Selling is not only about having a good product. It's about convincing the buyer that the price is affordable.
"No money down." "Buy now and save." "Twenty-four easy payments (and 12 miserable ones.)"
So it is with selling the concept of teaching children born to poverty when they're ages 3 and 4. Early intervention not only improves their chances of success in elementary school, but in high school and well into adulthood.
Study after study — and trial after trial — prove that early-childhood education pays off. Kids learn more and are more likely to graduate and stay out of trouble. In the short run and long run, society saves both money and sorrow. Indeed, these studies show that the annual rate of return on investing in early leaning, for our most vulnerable children, can be as high as 16 percent.
These kids start life with the disadvantage of low incomes and parents who often have not finished school themselves.
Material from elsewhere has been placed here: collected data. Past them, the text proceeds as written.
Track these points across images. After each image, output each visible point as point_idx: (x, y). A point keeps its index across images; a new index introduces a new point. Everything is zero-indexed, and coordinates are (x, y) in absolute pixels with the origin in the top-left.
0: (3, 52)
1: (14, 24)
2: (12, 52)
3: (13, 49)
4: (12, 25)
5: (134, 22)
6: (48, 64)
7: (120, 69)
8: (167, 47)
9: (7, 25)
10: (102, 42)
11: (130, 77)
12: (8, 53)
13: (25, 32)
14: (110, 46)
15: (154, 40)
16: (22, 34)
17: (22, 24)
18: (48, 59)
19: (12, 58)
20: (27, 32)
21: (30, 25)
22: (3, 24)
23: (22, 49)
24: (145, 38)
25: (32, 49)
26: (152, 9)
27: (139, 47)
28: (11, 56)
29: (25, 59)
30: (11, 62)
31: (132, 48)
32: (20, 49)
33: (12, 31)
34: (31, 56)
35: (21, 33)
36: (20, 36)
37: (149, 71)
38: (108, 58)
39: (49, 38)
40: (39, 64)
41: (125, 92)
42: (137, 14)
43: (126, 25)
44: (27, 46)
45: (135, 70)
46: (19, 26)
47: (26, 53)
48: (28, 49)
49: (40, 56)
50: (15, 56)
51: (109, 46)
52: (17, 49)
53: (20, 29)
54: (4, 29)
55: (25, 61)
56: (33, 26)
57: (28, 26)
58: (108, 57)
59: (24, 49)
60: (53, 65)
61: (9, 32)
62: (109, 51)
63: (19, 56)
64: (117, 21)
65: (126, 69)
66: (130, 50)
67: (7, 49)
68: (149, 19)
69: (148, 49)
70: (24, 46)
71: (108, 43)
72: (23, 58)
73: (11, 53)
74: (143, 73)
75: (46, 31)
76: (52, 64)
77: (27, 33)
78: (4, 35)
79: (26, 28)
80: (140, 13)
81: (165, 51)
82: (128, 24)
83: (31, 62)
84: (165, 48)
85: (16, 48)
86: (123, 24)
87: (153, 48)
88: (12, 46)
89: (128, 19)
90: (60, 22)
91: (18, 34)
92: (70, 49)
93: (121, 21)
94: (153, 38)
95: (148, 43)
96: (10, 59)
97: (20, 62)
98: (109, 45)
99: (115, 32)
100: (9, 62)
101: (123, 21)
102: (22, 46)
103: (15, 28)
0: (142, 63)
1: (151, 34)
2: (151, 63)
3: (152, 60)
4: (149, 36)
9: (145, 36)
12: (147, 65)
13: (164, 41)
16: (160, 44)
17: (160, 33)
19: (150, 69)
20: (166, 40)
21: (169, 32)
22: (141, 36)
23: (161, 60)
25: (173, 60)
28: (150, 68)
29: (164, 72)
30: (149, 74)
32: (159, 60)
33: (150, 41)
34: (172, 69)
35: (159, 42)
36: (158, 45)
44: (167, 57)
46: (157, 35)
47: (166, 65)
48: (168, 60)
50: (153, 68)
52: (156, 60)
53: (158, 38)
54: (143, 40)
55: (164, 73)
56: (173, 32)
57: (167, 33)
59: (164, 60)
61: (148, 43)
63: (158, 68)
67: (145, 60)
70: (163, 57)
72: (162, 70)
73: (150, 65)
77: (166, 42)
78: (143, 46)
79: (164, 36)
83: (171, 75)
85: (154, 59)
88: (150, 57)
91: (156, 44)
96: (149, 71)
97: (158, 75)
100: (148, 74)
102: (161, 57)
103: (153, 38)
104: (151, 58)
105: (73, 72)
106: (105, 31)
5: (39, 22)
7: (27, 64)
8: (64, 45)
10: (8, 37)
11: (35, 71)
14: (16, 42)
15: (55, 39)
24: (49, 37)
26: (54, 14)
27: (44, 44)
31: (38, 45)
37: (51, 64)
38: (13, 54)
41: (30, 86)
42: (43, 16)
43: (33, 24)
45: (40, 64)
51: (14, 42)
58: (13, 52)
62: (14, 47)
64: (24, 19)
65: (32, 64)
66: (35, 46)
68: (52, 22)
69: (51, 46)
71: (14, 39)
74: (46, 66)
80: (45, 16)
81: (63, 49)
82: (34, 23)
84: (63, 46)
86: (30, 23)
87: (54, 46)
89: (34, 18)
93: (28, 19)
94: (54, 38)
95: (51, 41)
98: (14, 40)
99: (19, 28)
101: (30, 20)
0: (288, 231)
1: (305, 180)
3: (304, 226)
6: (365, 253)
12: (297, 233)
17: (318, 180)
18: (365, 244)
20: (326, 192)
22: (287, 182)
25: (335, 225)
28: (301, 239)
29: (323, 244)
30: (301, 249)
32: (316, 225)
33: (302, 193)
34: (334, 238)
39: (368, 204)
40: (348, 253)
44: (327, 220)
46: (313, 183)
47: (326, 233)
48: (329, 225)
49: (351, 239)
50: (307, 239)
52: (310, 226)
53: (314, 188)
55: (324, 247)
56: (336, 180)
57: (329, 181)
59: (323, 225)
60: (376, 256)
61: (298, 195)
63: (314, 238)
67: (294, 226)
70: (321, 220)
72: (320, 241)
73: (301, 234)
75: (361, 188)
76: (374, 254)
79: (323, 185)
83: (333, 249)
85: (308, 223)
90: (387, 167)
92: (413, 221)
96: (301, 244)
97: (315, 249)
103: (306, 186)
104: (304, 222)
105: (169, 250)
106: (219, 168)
But experience shows that these youngsters have the ability to succeed — if they're given the chance.
The biggest hurdle: finding the money to pay for schooling for at-risk children years before they see the inside of a K-12 classroom.
Fortunately, a strategy is taking shape to use and leverage existing funds — eventually to reach $150 million a year. These are funds that would help provide flexible early-learning scholarships to the 20,000 children living in poverty in Minnesota. (The Minnesota Early Learning Foundation — investing $20 million in private funds — already has shown how successful early-learning scholarships can be when used in high-quality programs.)
And the best part: The plan involves no increase in taxes or major shifts in public school spending. The tactic would be as close to "free money" as it gets in education.